Emre,
Fenerbahçe Dergisi'nin nisan ayı sayısında yer alan röportajında, Fortis
Türkiye Kupası'nda iddialı olduklarını belirterek, "Fortis Türkiye Kupası'nı bu sene alacağımıza gerçekten çok inanıyorum. Üstüne basa basa yakınlaşıyoruz
kupaya. Lig maçlarını da kupa maçları gibi götürebilseydik, şu anda açık ara lider olabilirdik' diye konuştu.
Turkcell Süper Lig'de
şampiyonluk için şanslarının devam ettiğini belirten Emre, "Ben lig şampiyonluğuyla ilgili karamsar düşünmüyorum. Hala şansımız var. İçerideki ortamı da bildiğim için inancım kuvvetli.

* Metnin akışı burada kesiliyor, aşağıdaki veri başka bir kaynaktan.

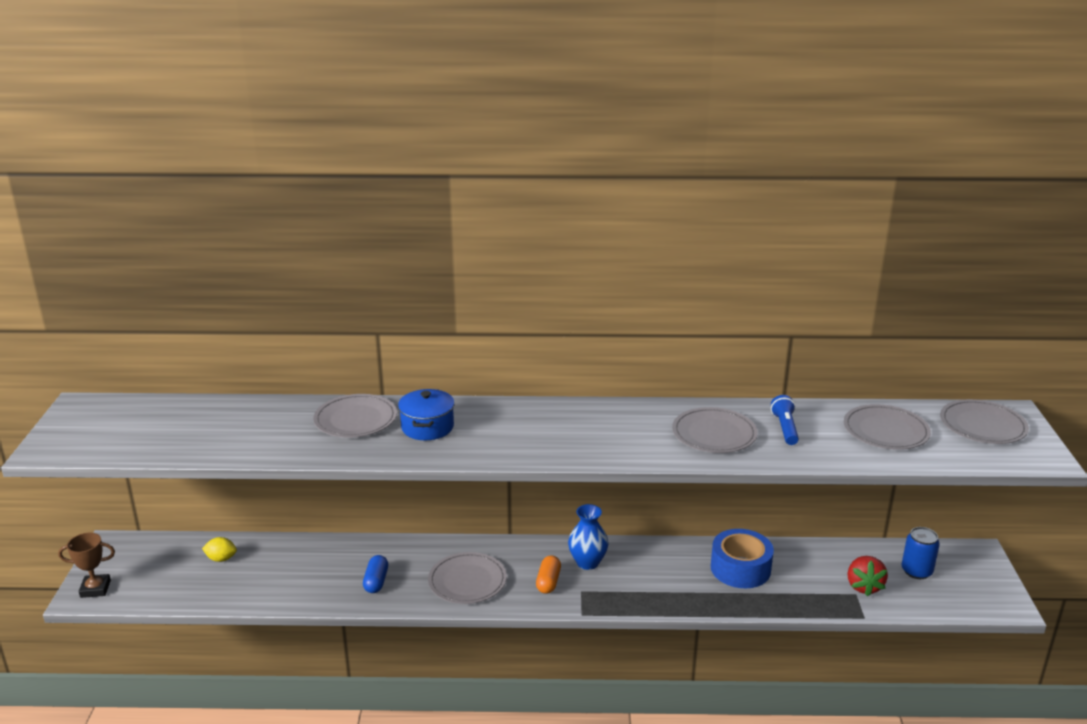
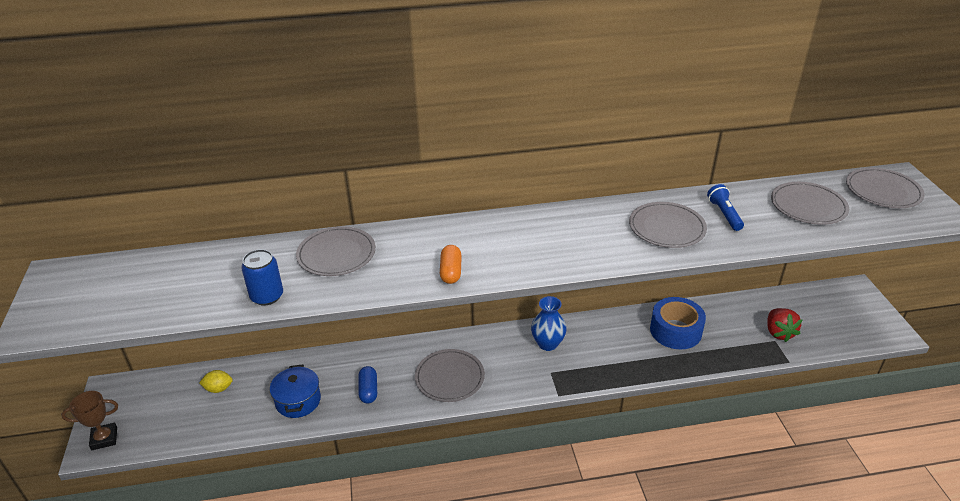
camera: 10 degrees left, 10 degrees up
(427, 427) = (407, 254): blue pot -> blue pot (298, 401)
(548, 582) = (520, 368): orange capsule -> orange capsule (451, 272)
(916, 571) = (814, 312): blue can -> blue can (267, 296)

Kendi
rakiplerimizle olan maçlar değil de rakibimiz olmayan takımlarla yaptığımız maçlar çok belirleyici olacak değerlendirmesinde bulundu.
Emre Belözoğlu, bu
sezon en büyük şansızlıklarının, rakiplerinin kötü oynarken kazanmaları olduğunu savunarak, "Ben Fenerbahçe'nin kötü oynadığı bir maçı kazandığını henüz görmedim.
Gençlerbirliği ve
Kocaelispor maçların kötü oynadık, tamam, ama bu maçları onlar da iyi oynayarak kazanmadı. Bu bizim için
futbolun doğasında olan şanssızlık dedi.
"HAKEMLER MAÇIN ÖNÜNE GEÇMEMELİ
Emre Belözoğlu,
hakemlerin maçların önüne geçmemeleri gerektiğini ifade etti.
Futbolcuların,
hakemlere çok
itiraz ettiklerini anlatan Emre, şunları kaydetti:
"Onlara da bence tolerans tanınmalı, çünkü maçı sonradan seyrettiğimizde, kararlarının çoğunlukla doğru olduğunu görebiliyoruz. Tabii ki hakemler de maçın önüne geçmemeli. Bence
futbolcu ve hakem arasındaki
diyalog önemli. Bu diyalog kopmamalı. İngiltere'deki bir maçımda, iyi bir müdahale sonrasında hakemin 'harika hareket' dediğini hatırlıyorum. Burada bir top çalsam, Bünyamin Hoca da 'güzel hareket' dese, bunu televizyon veya diğer takımın
oyuncuları yakalasa ne hale düşersin, düşün yani... İtirazlar seviyeli olduğu sürece, bence hakemle oyuncu bir
tartışma yaşamalı. Bunu birkaç hakem yakaladı.
"YERE TÜKÜRÜRKEN BİLE DİKKAT EDER HALE GELDİM
Emre,
Kayserispor maçında rakip takımın futbolcusuna yaptığı hareketle ilgili bir soruyu şöyle cevaplandırdı:
"Futbolcunun psikolojisinden anlayacak insanlar, eğitimciler veya yorumcular değil yine futbolculardır. Karşımdaki insan eli kolu bağlı, boynu bükük bakıyordu da ben adama böyle bir hareket mi yaptım? Karşıdan bir tepki oldu, ben de tepki verdim. Benim o faulden sonra ağrım oldu, 3-4 gün yürüyemedim. Üst adale ve ezik ağrısı, futbol oynayan insanlar bilir, çok can yakar. Canımın yanmış olduğu an, karşıdan bir de tepki gelince, ben de karşılık verdim.
Yaptığı hareketin doğru olmadığını anlatan Emre Belözoğlu, sözlerini şöyle sürdürdü:
"Belki olmaması gerekiyor, ancak var. Ben artık yere tükürürken bile düşünüyorum, acaba bunu da çekiyorlar mı, millete nasıl örnek olacağız diye... Açıkçası bu haldeyim. Yere tükürürken bile dikkat eder hale geldim. Kimse yanlış anlamasın, boğazımız kuruyor diye yere tükürüyoruz. Çime '
Allah seni kahretmesin' diyerek tükürmüyoruz. Yani ben, Emre olarak çok güzel malzeme veriyorum, onlar da güzelce oynuyorlar. Onlar hatalı değil, ama ben de değilim. Bugüne kadar kimsenin ne ayağını ne de başka bir yerini incittim. Benim bileğim ve ayağım kırıldı, ama kimsenin ayağına, gözüne bir şey yapmadım. Beni böyle gösteriyorlar, ben de onlara malzeme veriyorum işte. Varsın beni böyle bilmek isteyen bilsin, ama beni tanıyanlar, bu mizaçta olmadığımı bilirler.